![]() |
| Sou um louco deste bando ensandecidamente apaixonado |
Na verdade, você já me havia
tocado. Porque o destino escolhera a dedo o dia em que eu nasci: a maior de
todas as lendas contava que tu ousavas dividir o Maracanã com os devotos da
máquina tricolor. Licinho estava lá. Voltou repleto de poeira e choro. Preocuparam-se
todos. O que aconteceu? “A gente se classificou”. Houve quem se aborrecesse.
Quanta bobagem! Chorar por futebol? Tá louco? Só quem é entende!
Confesso que o encanto levou
tempo pra fazer efeito. Mas, quando tomou conta, não havia mais volta. Aquele
fatídico 87 sacramentou a tua escolha por mim. Que sufoco! Éramos os piores do
Paulista. Mas, num trabalho de Formiga, fomos nos reerguendo.
É como diz uma certa máxima: se
deixar o gigante chegar, sai de baixo. Na semifinal, levantou poeira sobre os santistas
num contundente 5 a 1. Pra sacramentar uma improvável final contra o São Paulo.
No dia do jogo final, eu estava em
rápida viagem; no carro, muitos familiares. Lá por umas tantas, alguém resolveu
perguntar pra quem cada um iria torcer. Marcia, minha mãe, Sonia, a madrinha, e
Bruno, meu irmão, eram tricolores de carteirinha. O palmeirense Tadeu,
motorista do carro, também torceria pelo São Paulo. Estavam quase todos contra
mim.

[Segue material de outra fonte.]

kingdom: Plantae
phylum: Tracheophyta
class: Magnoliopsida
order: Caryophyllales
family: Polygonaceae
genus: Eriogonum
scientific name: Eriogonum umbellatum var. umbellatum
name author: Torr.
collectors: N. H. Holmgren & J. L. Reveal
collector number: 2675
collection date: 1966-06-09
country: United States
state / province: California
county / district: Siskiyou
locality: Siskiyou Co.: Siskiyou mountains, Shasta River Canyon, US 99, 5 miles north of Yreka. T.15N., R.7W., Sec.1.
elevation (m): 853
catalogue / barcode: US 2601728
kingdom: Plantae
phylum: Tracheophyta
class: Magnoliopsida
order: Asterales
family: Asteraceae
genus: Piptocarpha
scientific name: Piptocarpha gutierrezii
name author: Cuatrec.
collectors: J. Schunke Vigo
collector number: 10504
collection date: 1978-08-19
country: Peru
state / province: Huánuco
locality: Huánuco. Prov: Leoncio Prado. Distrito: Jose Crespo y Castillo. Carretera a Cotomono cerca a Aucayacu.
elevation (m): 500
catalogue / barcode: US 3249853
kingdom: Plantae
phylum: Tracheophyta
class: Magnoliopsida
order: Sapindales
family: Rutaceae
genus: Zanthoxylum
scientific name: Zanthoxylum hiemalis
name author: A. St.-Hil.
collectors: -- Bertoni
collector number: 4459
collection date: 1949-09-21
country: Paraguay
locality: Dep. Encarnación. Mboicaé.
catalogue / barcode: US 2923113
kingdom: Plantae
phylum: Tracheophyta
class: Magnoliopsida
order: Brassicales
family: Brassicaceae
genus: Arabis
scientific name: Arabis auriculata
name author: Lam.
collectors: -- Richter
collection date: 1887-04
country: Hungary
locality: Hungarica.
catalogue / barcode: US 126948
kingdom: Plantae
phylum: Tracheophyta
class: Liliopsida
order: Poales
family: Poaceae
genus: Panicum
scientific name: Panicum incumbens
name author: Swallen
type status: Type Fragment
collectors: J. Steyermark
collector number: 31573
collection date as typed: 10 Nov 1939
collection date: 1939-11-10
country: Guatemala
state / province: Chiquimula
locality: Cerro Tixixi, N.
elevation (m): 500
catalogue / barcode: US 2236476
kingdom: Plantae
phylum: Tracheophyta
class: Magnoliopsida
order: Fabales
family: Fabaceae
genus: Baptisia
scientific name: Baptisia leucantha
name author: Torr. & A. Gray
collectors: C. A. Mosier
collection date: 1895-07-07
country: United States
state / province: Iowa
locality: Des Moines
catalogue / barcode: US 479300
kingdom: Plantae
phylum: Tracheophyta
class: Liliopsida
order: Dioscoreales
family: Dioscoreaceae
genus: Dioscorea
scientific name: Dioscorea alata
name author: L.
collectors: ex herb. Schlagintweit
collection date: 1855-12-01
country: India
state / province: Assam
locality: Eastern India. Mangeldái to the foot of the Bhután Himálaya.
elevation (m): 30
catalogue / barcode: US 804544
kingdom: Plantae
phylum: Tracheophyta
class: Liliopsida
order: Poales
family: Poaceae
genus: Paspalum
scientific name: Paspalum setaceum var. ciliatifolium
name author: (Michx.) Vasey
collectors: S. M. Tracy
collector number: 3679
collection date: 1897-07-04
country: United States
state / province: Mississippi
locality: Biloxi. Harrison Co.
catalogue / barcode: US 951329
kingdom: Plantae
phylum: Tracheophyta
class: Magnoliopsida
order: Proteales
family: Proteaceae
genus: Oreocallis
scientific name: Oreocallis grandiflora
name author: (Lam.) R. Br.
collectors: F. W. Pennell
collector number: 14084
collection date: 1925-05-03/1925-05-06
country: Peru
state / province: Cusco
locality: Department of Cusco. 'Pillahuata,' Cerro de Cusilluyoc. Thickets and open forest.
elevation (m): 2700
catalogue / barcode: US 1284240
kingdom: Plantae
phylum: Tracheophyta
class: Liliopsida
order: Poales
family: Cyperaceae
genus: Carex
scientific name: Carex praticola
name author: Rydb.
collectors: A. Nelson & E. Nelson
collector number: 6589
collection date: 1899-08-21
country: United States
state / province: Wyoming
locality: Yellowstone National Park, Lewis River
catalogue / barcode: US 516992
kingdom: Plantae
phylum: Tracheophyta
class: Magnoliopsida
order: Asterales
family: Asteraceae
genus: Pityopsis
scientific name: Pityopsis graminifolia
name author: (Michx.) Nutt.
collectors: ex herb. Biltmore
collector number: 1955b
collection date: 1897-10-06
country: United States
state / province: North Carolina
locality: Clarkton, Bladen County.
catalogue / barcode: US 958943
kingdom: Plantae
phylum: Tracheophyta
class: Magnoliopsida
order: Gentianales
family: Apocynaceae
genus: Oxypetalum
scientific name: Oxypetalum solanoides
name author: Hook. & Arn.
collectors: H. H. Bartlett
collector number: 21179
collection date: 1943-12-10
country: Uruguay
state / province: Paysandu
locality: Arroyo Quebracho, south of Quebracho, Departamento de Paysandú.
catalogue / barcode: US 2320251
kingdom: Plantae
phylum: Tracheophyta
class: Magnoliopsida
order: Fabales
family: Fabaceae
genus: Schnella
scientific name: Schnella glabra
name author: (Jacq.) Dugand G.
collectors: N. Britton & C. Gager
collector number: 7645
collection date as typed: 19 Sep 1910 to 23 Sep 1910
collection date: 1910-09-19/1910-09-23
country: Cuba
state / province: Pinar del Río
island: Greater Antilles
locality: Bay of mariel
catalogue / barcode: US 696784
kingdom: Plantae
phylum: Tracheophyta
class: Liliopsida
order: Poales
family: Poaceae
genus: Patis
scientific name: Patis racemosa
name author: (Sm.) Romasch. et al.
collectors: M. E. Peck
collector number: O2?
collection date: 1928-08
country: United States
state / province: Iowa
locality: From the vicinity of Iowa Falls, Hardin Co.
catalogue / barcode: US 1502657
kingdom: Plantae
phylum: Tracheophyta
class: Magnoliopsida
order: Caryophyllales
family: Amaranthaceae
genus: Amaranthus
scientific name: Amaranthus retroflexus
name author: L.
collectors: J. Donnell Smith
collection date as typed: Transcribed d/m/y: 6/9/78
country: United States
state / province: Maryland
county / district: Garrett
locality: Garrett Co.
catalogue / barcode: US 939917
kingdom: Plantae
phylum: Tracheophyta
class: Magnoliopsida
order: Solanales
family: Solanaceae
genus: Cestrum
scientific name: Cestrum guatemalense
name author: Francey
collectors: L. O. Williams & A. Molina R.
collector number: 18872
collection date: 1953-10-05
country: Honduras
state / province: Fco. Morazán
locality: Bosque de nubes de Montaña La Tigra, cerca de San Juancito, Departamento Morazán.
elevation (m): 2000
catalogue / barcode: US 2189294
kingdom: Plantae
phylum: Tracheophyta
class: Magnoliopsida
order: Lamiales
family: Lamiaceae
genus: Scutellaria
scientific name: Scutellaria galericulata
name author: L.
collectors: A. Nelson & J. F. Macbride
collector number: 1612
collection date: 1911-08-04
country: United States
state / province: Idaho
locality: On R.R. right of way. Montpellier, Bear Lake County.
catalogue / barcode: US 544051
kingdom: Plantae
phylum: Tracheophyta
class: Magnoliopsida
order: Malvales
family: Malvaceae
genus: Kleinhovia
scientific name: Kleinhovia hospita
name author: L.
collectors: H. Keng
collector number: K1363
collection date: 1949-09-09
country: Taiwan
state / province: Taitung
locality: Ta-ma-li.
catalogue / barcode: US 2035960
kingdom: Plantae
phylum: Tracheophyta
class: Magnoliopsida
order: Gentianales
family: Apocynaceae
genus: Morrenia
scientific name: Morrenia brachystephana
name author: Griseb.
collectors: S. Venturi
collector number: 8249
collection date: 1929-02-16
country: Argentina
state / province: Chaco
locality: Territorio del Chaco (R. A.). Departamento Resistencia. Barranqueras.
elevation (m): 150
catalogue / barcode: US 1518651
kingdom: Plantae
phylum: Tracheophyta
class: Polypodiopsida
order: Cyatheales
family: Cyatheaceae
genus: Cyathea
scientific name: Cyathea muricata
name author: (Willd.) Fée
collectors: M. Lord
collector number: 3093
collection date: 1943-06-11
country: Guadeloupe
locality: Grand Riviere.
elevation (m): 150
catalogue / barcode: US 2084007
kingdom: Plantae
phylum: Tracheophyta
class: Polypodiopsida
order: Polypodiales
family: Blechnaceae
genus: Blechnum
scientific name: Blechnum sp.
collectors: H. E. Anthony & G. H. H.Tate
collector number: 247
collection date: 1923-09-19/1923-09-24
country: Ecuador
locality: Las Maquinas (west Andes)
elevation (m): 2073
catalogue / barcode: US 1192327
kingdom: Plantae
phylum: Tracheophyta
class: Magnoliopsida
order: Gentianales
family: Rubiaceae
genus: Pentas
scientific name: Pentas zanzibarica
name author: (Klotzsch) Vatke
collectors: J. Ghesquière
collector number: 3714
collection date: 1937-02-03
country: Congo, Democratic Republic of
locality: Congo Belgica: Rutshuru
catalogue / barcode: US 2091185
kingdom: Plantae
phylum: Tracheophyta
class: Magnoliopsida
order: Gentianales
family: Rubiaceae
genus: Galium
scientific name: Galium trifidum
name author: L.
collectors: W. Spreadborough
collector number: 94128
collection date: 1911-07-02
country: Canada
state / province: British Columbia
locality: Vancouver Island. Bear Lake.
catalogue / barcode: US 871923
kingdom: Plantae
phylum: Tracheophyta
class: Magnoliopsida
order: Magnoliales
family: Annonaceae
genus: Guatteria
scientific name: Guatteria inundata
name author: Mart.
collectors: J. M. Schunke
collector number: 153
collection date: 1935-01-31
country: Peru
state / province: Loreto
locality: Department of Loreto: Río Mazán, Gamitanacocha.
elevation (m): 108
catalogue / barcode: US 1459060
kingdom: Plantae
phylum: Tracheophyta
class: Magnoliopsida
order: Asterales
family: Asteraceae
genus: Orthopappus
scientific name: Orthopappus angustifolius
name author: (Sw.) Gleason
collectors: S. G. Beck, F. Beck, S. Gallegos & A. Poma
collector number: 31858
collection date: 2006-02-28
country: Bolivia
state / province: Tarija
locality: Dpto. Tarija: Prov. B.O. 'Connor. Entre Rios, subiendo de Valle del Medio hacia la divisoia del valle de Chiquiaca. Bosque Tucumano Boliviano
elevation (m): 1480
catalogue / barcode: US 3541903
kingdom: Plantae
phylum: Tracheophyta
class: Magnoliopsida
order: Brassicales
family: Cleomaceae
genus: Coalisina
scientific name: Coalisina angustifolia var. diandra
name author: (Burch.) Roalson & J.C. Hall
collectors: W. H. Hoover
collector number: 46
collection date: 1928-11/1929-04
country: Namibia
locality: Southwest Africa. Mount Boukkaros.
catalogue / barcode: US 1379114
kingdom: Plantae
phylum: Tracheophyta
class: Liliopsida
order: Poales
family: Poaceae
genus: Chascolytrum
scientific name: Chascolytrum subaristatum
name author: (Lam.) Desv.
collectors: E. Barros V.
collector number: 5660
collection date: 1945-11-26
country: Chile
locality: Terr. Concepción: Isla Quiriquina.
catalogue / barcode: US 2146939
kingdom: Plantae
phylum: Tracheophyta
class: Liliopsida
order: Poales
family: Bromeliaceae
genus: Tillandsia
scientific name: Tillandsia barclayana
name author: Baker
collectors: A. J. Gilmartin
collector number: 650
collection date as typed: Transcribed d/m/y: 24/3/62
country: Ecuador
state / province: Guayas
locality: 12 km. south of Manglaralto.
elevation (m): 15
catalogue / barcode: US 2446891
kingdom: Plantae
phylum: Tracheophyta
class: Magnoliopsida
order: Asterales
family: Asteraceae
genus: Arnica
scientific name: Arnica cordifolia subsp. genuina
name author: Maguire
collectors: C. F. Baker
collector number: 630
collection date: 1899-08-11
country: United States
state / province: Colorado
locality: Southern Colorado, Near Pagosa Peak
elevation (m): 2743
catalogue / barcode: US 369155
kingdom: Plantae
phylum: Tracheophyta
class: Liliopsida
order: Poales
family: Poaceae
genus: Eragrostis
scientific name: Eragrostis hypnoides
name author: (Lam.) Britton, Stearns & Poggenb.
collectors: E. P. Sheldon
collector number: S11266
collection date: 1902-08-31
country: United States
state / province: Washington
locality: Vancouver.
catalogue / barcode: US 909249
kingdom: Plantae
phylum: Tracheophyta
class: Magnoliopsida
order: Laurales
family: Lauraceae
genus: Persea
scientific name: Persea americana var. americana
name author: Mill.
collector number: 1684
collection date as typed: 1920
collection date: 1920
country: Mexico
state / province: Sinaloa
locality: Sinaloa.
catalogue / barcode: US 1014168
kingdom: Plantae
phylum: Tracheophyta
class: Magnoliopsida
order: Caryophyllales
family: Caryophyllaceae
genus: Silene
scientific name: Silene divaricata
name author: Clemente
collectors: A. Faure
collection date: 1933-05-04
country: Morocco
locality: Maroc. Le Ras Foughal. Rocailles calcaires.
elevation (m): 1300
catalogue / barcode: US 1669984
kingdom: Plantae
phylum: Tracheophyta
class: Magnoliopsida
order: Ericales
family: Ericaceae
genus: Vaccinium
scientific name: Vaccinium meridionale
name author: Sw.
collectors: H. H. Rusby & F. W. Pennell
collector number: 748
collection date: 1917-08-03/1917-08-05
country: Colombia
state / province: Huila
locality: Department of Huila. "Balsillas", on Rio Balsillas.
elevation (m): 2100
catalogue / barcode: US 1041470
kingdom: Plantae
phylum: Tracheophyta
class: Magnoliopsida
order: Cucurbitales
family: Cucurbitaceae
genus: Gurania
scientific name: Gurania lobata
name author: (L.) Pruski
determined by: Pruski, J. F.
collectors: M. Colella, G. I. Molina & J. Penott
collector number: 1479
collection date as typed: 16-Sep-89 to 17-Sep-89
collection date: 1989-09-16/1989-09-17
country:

Eu só escapei da solidão porque meu pai, neutro, escolheu o Corinthians.
Era a tradução do insuportável “contra tudo e contra todos”.
Do lado de lá do rádio, a
história era contada por José Silvério. Os tricolores venceram o primeiro jogo
por 2 a 1, e tinham a vantagem do empate. Na prorrogação, o Mauro chegou a
carimbar o travessão. Não teve jeito: eles levaram a melhor e eu chorei –
infelizes, meus pais se aborreceram. Quanta bobagem. Não sabe perder? Pelo amor
de Deus. Só quem é entende!
No ano seguinte, nova final.
Muitos reclamaram daquele gol impedido do Biro-Biro contra o São Paulo. E não é
que o Palmeiras resolveu dar uma mãozinha? Venceu os tricolores e nos
classificou. Do lado de lá, o excelente time do Guarani despachava o São José.
E, com Neto e Evair, respiravam boa dose de favoritismo.
Estávamos na casa do são-paulino
Edson Luis. “Hoje vou ver o Corinthians perder”. Já começava a me acostumar com
tamanha animosidade. Era todo o mundo vestido com o manto verde do Bugre. Pra
piorar, o Neto tinha engatado uma bicicleta no jogo do Morumbi. Empatamos depois,
mas tínhamos uma missão bastante complicada: vencer, fora de casa, um time
considerado melhor.
Dificuldade; tensão; igualdade;
prorrogação. Sucumbiríamos mais uma vez? Até que Wilson Mano arrisca da entrada
da área. Sergio Néri tenta tirar com os olhos. Luis Alfredo exulta: Gol do
garoto Viola. O jovem centroavante corrigira a trajetória e selara a vitória. E eu
deixei fluir uma emoção que nem mesmo sabia de onde chegara. Até quem é às
vezes não entende.
Era só a primeira de tantas, que
valem novas histórias. Eu e meus quase quarenta estou contido de leve nos teus
cento e quatro. E muito feliz por isso, agradeço pela escolha.
Obrigado, Corinthians!
PS: Licinho e Edson Luis já não estão mais entre nós. Mas vivem. Tenho certeza disso! Fiquem com Deus.